### Extrait du document
Cette semaine, notre focus sur l’Afrique du Sud, inauguré par l’article de Racine Demba sur le dernier congrès de l’ANC, s’intéresse à l’état de la liberté de la presse dans ce pays. Felix Duterte nous en parle dans les lignes qui suivent.
Le 10 décembre 2012, une lettre anonyme était envoyée au comité de direction de la South African Broadcasting Corporation (SABC), la première compagnie publique de radio et de télévision sud-africaine. Cette lettre, probablement rédigée par des journalistes, producteurs et présentateurs du groupe, dénonçait des pressions et des menaces opérées à l'encontre du personnel, quand celui-ci refusait de se plier à certaines « directives » éditoriales. Etaient notamment mentionnées des attaques, venues indistinctement des hautes sphères de la classe politique, suivant une couverture jugée "inadéquate" de l'actualité du président Jacob Zuma, ou un traitement "différent" de l'information entourant le dissident Julius Malema. Ailleurs, la lettre dénonçait des déprogrammations et des licenciements aussi brutaux qu'inexpliqués de journalistes et d'experts.

### Tâches à réaliser
1. Les affirmations suivantes concordent-elles avec l'extrait sur la liberté de la presse en Afrique du Sud ? (a) La lettre a été adressée au comité de direction de la SABC le 10 décembre 2012. (b) La lettre portait la signature des présentateurs du groupe. (c) La SABC est une compagnie privée. Pour chacune, répondez par oui ou par non et citez à l'identique les mots de l'extrait qui tranchent.
2. Pouvez-vous poursuivre l'extrait sur la liberté de la presse en Afrique du Sud à partir de sa dernière phrase ?

### Lignes de données
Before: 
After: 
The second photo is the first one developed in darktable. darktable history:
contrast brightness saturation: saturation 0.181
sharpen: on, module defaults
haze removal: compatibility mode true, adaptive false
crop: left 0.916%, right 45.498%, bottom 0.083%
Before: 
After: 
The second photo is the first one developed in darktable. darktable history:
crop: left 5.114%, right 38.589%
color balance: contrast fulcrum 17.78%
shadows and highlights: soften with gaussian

### Résultats par tâche
1.
(a) Oui : « Le 10 décembre 2012, une lettre anonyme était envoyée au comité de direction de la South African Broadcasting Corporation (SABC) ».
(b) Non : « une lettre anonyme ».
(c) Non : « la première compagnie publique de radio et de télévision sud-africaine ».

2.
Sans surprise, le porte-parole de la SABC rejetait immédiatement les accusations, et l'ANC ne faisait aucun commentaire. L'affaire, révélée par The Times, aurait pu créer de graves remous ; elle ne fit ici les titres que de quelques journaux en ligne et indépendants. La source de ce silence est-elle l'indifférence, la résignation? Ou les médias sud-africains seraient-ils, pour reprendre l'expression populaire, tous pourris ? Difficile de faire la part des choses tant, depuis la seconde moitié des années 2000, les scoops révélant des interférences du big government et/ou du big business dans les médias n'ont eu de cesse de se multiplier.
Pouvoir d'influence
La SABC, en particulier, n'a pas manqué de faire parler d'elle, ironiquement. Il faut dire que son statut et son histoire ne jouent pas en sa faveur. A sa fondation en 1936, notamment par un ancien de la BBC, John Reith, la compagnie avait des principes et objectifs bien clairs : indépendance et neutralité politique, et éducation et amélioration de son auditoire… exclusivement blanc. Il s'en fallait donc de peu pour qu'à l'élection du National Party en 1948, lesdits principes soient quelque peu écartés, et que le groupe devienne un instrument d'Etat de premier ordre. En un bref glissement, les chaînes d'information de la SABC devenaient dès lors non plus des chaînes publiques, mais des chaînes officielles, des canaux de propagande, et allaient le rester pendant plus de quarante ans ; bien assez pour créer des liens suffisamment solides pour survivre à des changements de personnel aussi conséquents que ceux qu'ont connu la classe politique et le monde des médias en 1994.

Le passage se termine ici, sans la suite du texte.